Once all forms and Rare submissions have been received, they are each anonymised and provided to at least two Members of Chambers to be independently scored for evidence of the four qualities for which we recruit. Scores are then moderated between the readers to enable a shortlist of approximately 30 candidates to be selected for interview. Regrettably, we often find that there are more suitable candidates than there are available first round interview places, and allocate those places to the candidates with the highest scores after moderation.
THE INTERVIEWS
The first round interview lasts for approximately 25 minutes and is held in front of a panel of two or three Members of Chambers. It involves some general questions and a longer discussion of a hypothetical case. That hypothetical case will have been designed to test your general reasoning and analysis, rather than your legal knowledge, and you will be given a short period of time to consider and prepare thoughts on it before your interview.
The second round interview lasts for approximately 30 minutes and focusses on the more detailed study of a hypothetical case (which will, again, be designed to engage your general reasoning abilities rather than any specialist legal knowledge). This case is then discussed with a panel of up to five barristers, including one or more of our KCs. Interviewees are asked to come to Chambers in time to allow themselves 60 minutes of preparation.

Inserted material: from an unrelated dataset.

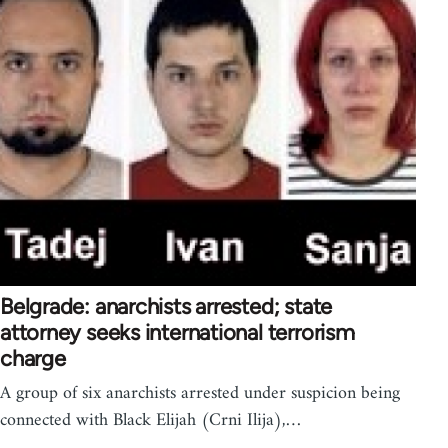
Belgrade: anarchists arrested; state
attorney seeks international terrorism
charge
A group of six anarchists arrested under suspicion being
connected with Black Elijah (Crni Ilija),…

The interviews are intended to draw out evidence of the same four fundamental qualities on which we recruit. In relation to the hypothetical cases, a perfect candidate would be able to pick out the issues from the case materials; think through their implications; reach judgments as to the best solution which are both well-reasoned and commercially realistic; explain the issues and their reasoning to the interview panel in clear terms; take on board challenges to that reasoning by the panel; follow through the logic of new points “on their feet”; work out and explain available counter-arguments; have the good judgment to change their views where appropriate (or not, as the case may be) and interact with the panel in an appropriate and engaging manner throughout. But of course we are well aware that the perfect candidate does not exist. Our interviews are intended to be enjoyable but also to involve an intellectual “work out”: most candidates will get into difficulties at some point during their interviews, and how they recover is itself part of the assessment. We enjoy getting to know candidates in this way, as thinkers and future advocates; and we hope that candidates will leave feeling energised and enthused by the experience.
At the end of each interview, candidates will be scored independently by each interviewer on the four qualities for which we recruit, before scores are moderated so that candidates may be ranked.
DEFERRAL
Our current policy is that consideration will be given, on a case by case basis, to requests to defer an offer of pupillage. If you would wish to make such a request, it would be helpful if you could indicate that fact (together with the reasons for deferral, and the length of deferral which you would seek) in your application form or, if that is not possible, as early as possible in the application process.